There is a general prejudice that poor people can’t save money – that they need fresh money coming in, not money going out. But if you look at their behaviour, you find most poor households have some informal mechanism to save. The most common way is at home, hiding money under the mattress or sewing it into clothes. Or, you give the money to someone you trust – a money-guard. The third way is through savings clubs, where neighbours pool their savings to produce the sums of money they need.

The problem is that not only does this approach forgo interest; it loses money. In southern India and western Africa, one of the most common ways to save is with a deposit collector, a person from the community who goes around each day and collects small amount of savings. When a good amount is built up, she gives it back to them, less a bit to pay her. You lose on the deal, but people regard the few dollars they pay as a good price for the security.

What impact can savings have on poverty?

SafeSave lends and takes savings. On the lending side, we charge borrowers 2.25 per cent per month on their loans, and on the savings side we pay between 5 and 8 per cent a year. We provide a daily service to collect deposits from each household. Today, in Dhaka, SafeSave has eight branches in slum areas reaching 19,000 clients. On average people put away BDT 600 per month (USD 7.50).

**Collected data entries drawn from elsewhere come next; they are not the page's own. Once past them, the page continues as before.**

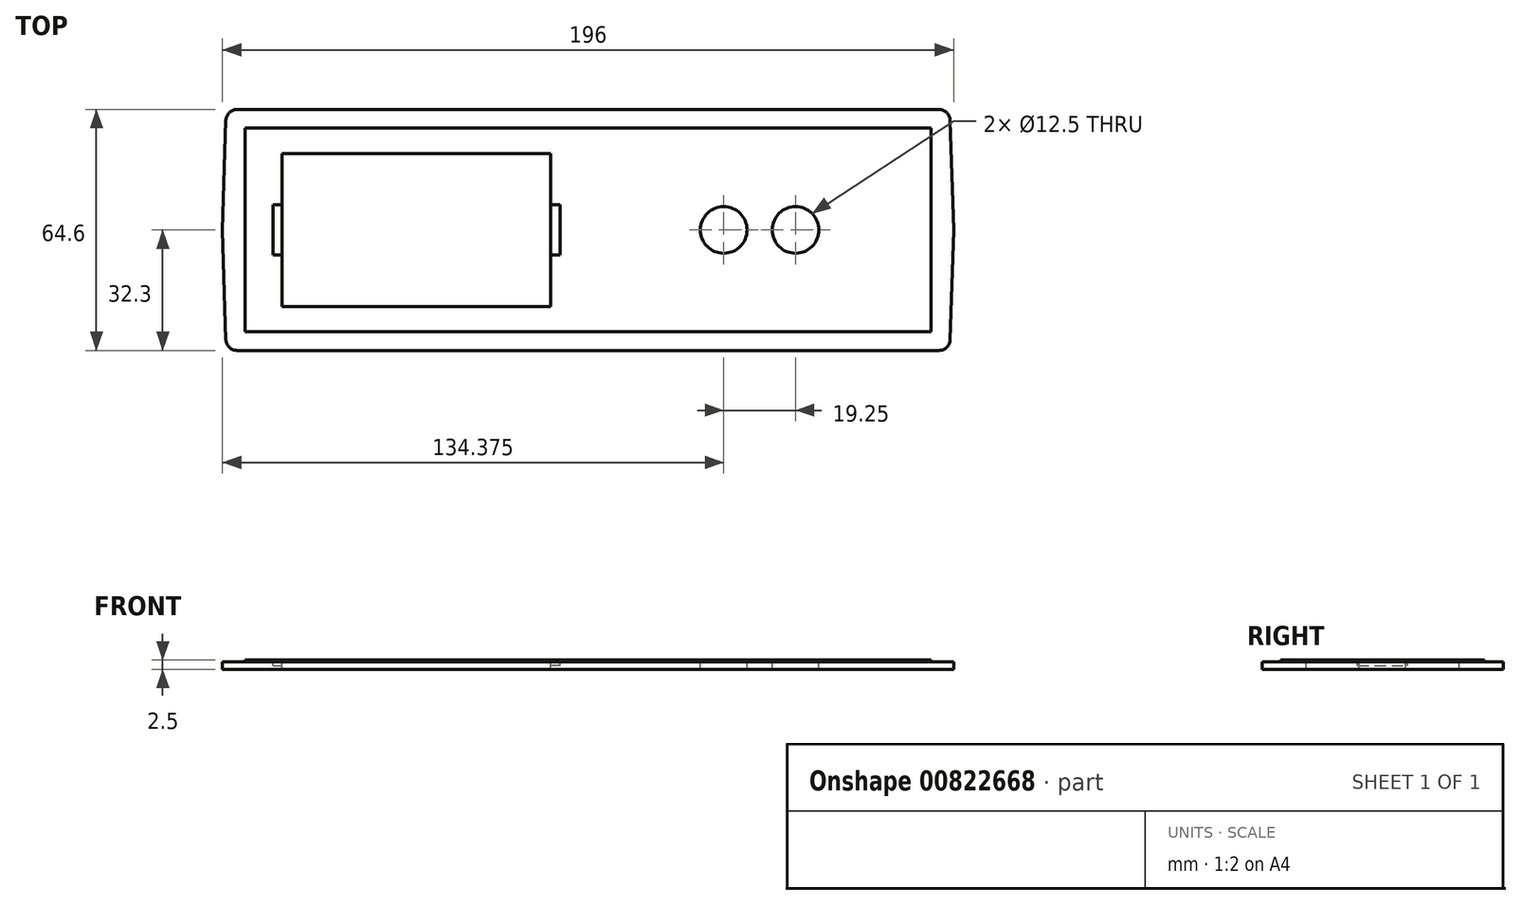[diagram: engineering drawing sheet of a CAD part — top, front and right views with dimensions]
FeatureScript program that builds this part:
annotation { "Feature Type Name" : "Feature", "Feature Type Description" : "" }
export const myFeature = defineFeature(function(context is Context, id is Id, definition is map)
    precondition{}
    {
        {
            var Q0;
            Q0=qCreatedBy(makeId("Top.planeOp"),FACE);
            var sketch = newSketch(context, id + "F0", { "sketchPlane" : qUnion([Q0])});
            skLineSegment(sketch, "E0.bottom", {"start": v(97, 32.3) * mm, "end": v(-97, 32.3) * mm});
            skLineSegment(sketch, "E0.top", {"start": v(97, -32.3) * mm, "end": v(-97, -32.3) * mm});
            skLineSegment(sketch, "E0.left", {"start": v(97, 32.3) * mm, "end": v(97, -32.3) * mm});
            skLineSegment(sketch, "E0.right", {"start": v(-97, 32.3) * mm, "end": v(-97, -32.3) * mm});
            skPoint(sketch, "E0.middle", {"position": v(0, 0) * mm});
            skLineSegment(sketch, "E1", {"start": v(98, 0) * mm, "end": v(97, -32.3) * mm});
            skPoint(sketch, "E1.startSnap0", {"position": v(97, 0) * mm});
            skLineSegment(sketch, "E2", {"start": v(98, 0) * mm, "end": v(97, 32.3) * mm});
            skLineSegment(sketch, "E3", {"start": v(-98, 0) * mm, "end": v(-97, 32.3) * mm});
            skLineSegment(sketch, "E4", {"start": v(-98, 0) * mm, "end": v(-97, -32.3) * mm});
            skSolve(sketch);
        }
        {
            var Q0;
            Q0=makeQuery(id+"F0.imprint","IMPRINT",FACE,{"disambiguationData":[TD([[makeQuery(id+"F0.imprint","IMPRINT",EDGE,{"derivedFrom":sQuery(id+"F0.wireOp",EDGE,"E0.bottom")}),1.0]])]});
            var Q1;
            Q1=makeQuery(id+"F0.imprint","IMPRINT",FACE,{"disambiguationData":[TD([[makeQuery(id+"F0.imprint","IMPRINT",EDGE,{"derivedFrom":sQuery(id+"F0.wireOp",EDGE,"E0.left")}),1.0]])]});
            var Q2;
            Q2=makeQuery(id+"F0.imprint","IMPRINT",FACE,{"disambiguationData":[TD([[makeQuery(id+"F0.imprint","IMPRINT",EDGE,{"derivedFrom":sQuery(id+"F0.wireOp",EDGE,"E0.right")}),-1.0]])]});
            extrude(context, id + "F1", {"entities" : qUnion([Q0, Q1, Q2]), "depth" : 2 * mm, "offsetDistance" : 25 * mm});
        }
        {
            var Q0;
            Q0=makeQuery(id+"F1.opExtrude","CAP_FACE",FACE,{"disambiguationData":[OSD([sQuery(id+"F0.wireOp",EDGE,"E0.bottom"),sQuery(id+"F0.wireOp",EDGE,"E0.top"),sQuery(id+"F0.wireOp",EDGE,"E0.left"),sQuery(id+"F0.wireOp",EDGE,"E0.right")])],"isStart":false});
            var sketch = newSketch(context, id + "F2", { "sketchPlane" : qUnion([Q0])});
            skLineSegment(sketch, "E5.bottom", {"start": v(92, 27.3) * mm, "end": v(-92, 27.3) * mm});
            skLineSegment(sketch, "E5.top", {"start": v(92, -27.3) * mm, "end": v(-92, -27.3) * mm});
            skLineSegment(sketch, "E5.left", {"start": v(92, 27.3) * mm, "end": v(92, -27.3) * mm});
            skLineSegment(sketch, "E5.right", {"start": v(-92, 27.3) * mm, "end": v(-92, -27.3) * mm});
            skPoint(sketch, "E5.middle", {"position": v(0, 0) * mm});
            skSolve(sketch);
        }
        {
            var Q0;
            Q0=makeQuery(id+"F2.imprint","IMPRINT",FACE,{"disambiguationData":[TD([[makeQuery(id+"F2.imprint","IMPRINT",EDGE,{"derivedFrom":sQuery(id+"F2.wireOp",EDGE,"E5.bottom")}),1.0]])]});
            extrude(context, id + "F3", {"entities" : qUnion([Q0]), "operationType" : NewBodyOperationType.ADD, "depth" : .5 * mm, "offsetDistance" : 25 * mm});
        }
        {
            var Q0;
            Q0=makeQuery(id+"F3.opExtrude","CAP_FACE",FACE,{"disambiguationData":[OSD([sQuery(id+"F2.wireOp",EDGE,"E5.bottom"),sQuery(id+"F2.wireOp",EDGE,"E5.top"),sQuery(id+"F2.wireOp",EDGE,"E5.left"),sQuery(id+"F2.wireOp",EDGE,"E5.right")])],"isStart":false});
            var sketch = newSketch(context, id + "F4", { "sketchPlane" : qUnion([Q0])});
            skLineSegment(sketch, "E6.bottom", {"start": v(-82, 20.5) * mm, "end": v(-10, 20.5) * mm});
            skLineSegment(sketch, "E6.top", {"start": v(-82, -20.5) * mm, "end": v(-10, -20.5) * mm});
            skLineSegment(sketch, "E6.left", {"start": v(-82, 20.5) * mm, "end": v(-82, -20.5) * mm});
            skLineSegment(sketch, "E6.right", {"start": v(-10, 20.5) * mm, "end": v(-10, -20.5) * mm});
            skLineSegment(sketch, "E7", {"start": v(-82, 20.5) * mm, "end": v(-82, 27.3) * mm, "construction": true});
            skLineSegment(sketch, "E8", {"start": v(-82, -20.5) * mm, "end": v(-82, -27.3) * mm, "construction": true});
            skLineSegment(sketch, "E9", {"start": v(-82, 20.5) * mm, "end": v(-92, 20.5) * mm, "construction": true});
            skLineSegment(sketch, "E10", {"start": v(-10, 20.5) * mm, "end": v(0, 20.5) * mm, "construction": true});
            skLineSegment(sketch, "E11.bottom", {"start": v(-84.5, 6.75) * mm, "end": v(-79.5, 6.75) * mm});
            skLineSegment(sketch, "E11.top", {"start": v(-84.5, -6.75) * mm, "end": v(-79.5, -6.75) * mm});
            skLineSegment(sketch, "E11.left", {"start": v(-84.5, 6.75) * mm, "end": v(-84.5, -6.75) * mm});
            skLineSegment(sketch, "E11.right", {"start": v(-79.5, 6.75) * mm, "end": v(-79.5, -6.75) * mm});
            skPoint(sketch, "E11.middle", {"position": v(-82, 0) * mm});
            skLineSegment(sketch, "E12.bottom", {"start": v(-7.5, 6.75) * mm, "end": v(-12.5, 6.75) * mm});
            skLineSegment(sketch, "E12.top", {"start": v(-7.5, -6.75) * mm, "end": v(-12.5, -6.75) * mm});
            skLineSegment(sketch, "E12.left", {"start": v(-7.5, 6.75) * mm, "end": v(-7.5, -6.75) * mm});
            skLineSegment(sketch, "E12.right", {"start": v(-12.5, 6.75) * mm, "end": v(-12.5, -6.75) * mm});
            skPoint(sketch, "E12.middle", {"position": v(-10, 0) * mm});
            skPoint(sketch, "E12.cornerSnap0", {"position": v(-82, 6.75) * mm});
            skCircle(sketch, "E13", {"center": v(36.37, 0) * mm, "radius": 6.25 * mm});
            skCircle(sketch, "E14", {"center": v(55.62, 0) * mm, "radius": 6.25 * mm});
            skLineSegment(sketch, "E15", {"start": v(36.37, 0) * mm, "end": v(0, 0) * mm, "construction": true});
            skLineSegment(sketch, "E16", {"start": v(55.62, 0) * mm, "end": v(92, 0) * mm, "construction": true});
            skSolve(sketch);
        }
        {
            var Q0;
            {var subQ8=sQuery(id+"F4.wireOp",EDGE,"E6.bottom");Q0=makeQuery(id+"F4.imprint","IMPRINT",FACE,{"disambiguationData":[TD([[makeQuery(id+"F4.imprint","IMPRINT",EDGE,{"derivedFrom":subQ8}),-1.0]])]});}
            var Q1;
            Q1=makeQuery(id+"F4.imprint","IMPRINT",FACE,{"disambiguationData":[TD([[makeQuery(id+"F4.imprint","IMPRINT",EDGE,{"derivedFrom":sQuery(id+"F4.wireOp",EDGE,"E13")}),1.0]])]});
            var Q2;
            Q2=makeQuery(id+"F4.imprint","IMPRINT",FACE,{"disambiguationData":[TD([[makeQuery(id+"F4.imprint","IMPRINT",EDGE,{"derivedFrom":sQuery(id+"F4.wireOp",EDGE,"E14")}),1.0]])]});
            var Q3;
            {var subQ5=sQuery(id+"F4.wireOp",EDGE,"E12.right");Q3=makeQuery(id+"F4.imprint","IMPRINT",FACE,{"disambiguationData":[TD([[makeQuery(id+"F4.imprint","IMPRINT",EDGE,{"derivedFrom":subQ5}),1.0]])]});}
            var Q4;
            {var subQ5=sQuery(id+"F4.wireOp",EDGE,"E11.right");Q4=makeQuery(id+"F4.imprint","IMPRINT",FACE,{"disambiguationData":[TD([[makeQuery(id+"F4.imprint","IMPRINT",EDGE,{"derivedFrom":subQ5}),-1.0]])]});}
            extrude(context, id + "F5", {"entities" : qUnion([Q0, Q1, Q2, Q3, Q4]), "operationType" : NewBodyOperationType.REMOVE, "oppositeDirection" : true, "depth" : 25 * mm, "offsetDistance" : 25 * mm});
        }
        {
            var Q0;
            Q0=makeQuery(id+"F1.opExtrude","SWEPT_EDGE",EDGE,{"disambiguationData":[OSD([sQuery(id+"F0.wireOp",EDGE,"E0.top"),sQuery(id+"F0.wireOp",EDGE,"E0.left")])]});
            var Q1;
            Q1=makeQuery(id+"F1.opExtrude","SWEPT_EDGE",EDGE,{"disambiguationData":[OSD([sQuery(id+"F0.wireOp",EDGE,"E0.bottom"),sQuery(id+"F0.wireOp",EDGE,"E0.left")])]});
            var Q2;
            Q2=makeQuery(id+"F1.opExtrude","SWEPT_EDGE",EDGE,{"disambiguationData":[OSD([sQuery(id+"F0.wireOp",EDGE,"E0.bottom"),sQuery(id+"F0.wireOp",EDGE,"E0.right")])]});
            var Q3;
            Q3=makeQuery(id+"F1.opExtrude","SWEPT_EDGE",EDGE,{"disambiguationData":[OSD([sQuery(id+"F0.wireOp",EDGE,"E0.top"),sQuery(id+"F0.wireOp",EDGE,"E0.right")])]});
            var Q4;
            Q4=makeQuery(id+"F1.opExtrude","SWEPT_EDGE",EDGE,{"disambiguationData":[OSD([sQuery(id+"F0.wireOp",EDGE,"E3"),sQuery(id+"F0.wireOp",EDGE,"E4")])]});
            var Q5;
            Q5=makeQuery(id+"F1.opExtrude","SWEPT_EDGE",EDGE,{"disambiguationData":[OSD([sQuery(id+"F0.wireOp",EDGE,"E1"),sQuery(id+"F0.wireOp",EDGE,"E2")])]});
            fillet(context, id + "F6", {"entities" : qUnion([Q0, Q1, Q2, Q3, Q4, Q5]), "radius" : 3 * mm, "tangentPropagation" : true, "allowEdgeOverflow" : false});
        }
        {
            var Q0;
            Q0 = qSketchRegion(id + "F4", true);
            extrude(context, id + "F7", {"entities" : qUnion([Q0]), "operationType" : NewBodyOperationType.REMOVE, "oppositeDirection" : true, "depth" : 1.5 * mm, "offsetDistance" : 25 * mm});
        }
    });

Savings can make a lasting difference. In Bangladesh a couple of weeks ago, I met a young woman who had previously had a miscarriage, and a child die just after birth. She was determined her next child would have better chance so she opened one of our long-term savings accounts, expressly to set money aside for childbirth. I learned a few weeks ago she took the money out of the account and spent it on a good hospital, getting good treatment, and her child is doing well.

SafeSave became part of the Bangladesh-based NGO BRAC two years ago. It currently has USD 1.5 million in savings on its balance sheet and USD 1.1 million in outstanding loans. In other words, poor people are using SafeSave much more to save than to borrow.

How can we increase access to financial services for poor people?

Commercial banks are profit-making organisations with big overheads. It isn’t that big banks should get involved in financial services for the poor, but rather there are other things formal banks can do, such as lend money to nonprofit microfinance organisations. And as technology improves, there are opportunities such as within mobile money, where big banks can get involved on a profit-making basis.

While we’ve made progress on access to credit and savings, poor people still lack insurance and pensions – these two are where we still have an awful lot of work to do. I think the impact outsiders can have will come through more direct interventions, the kind of work the Bill & Melinda Gates Foundation does, or that we’d see if a big bank became involved with mobile money. The breakthroughs are going to come from that.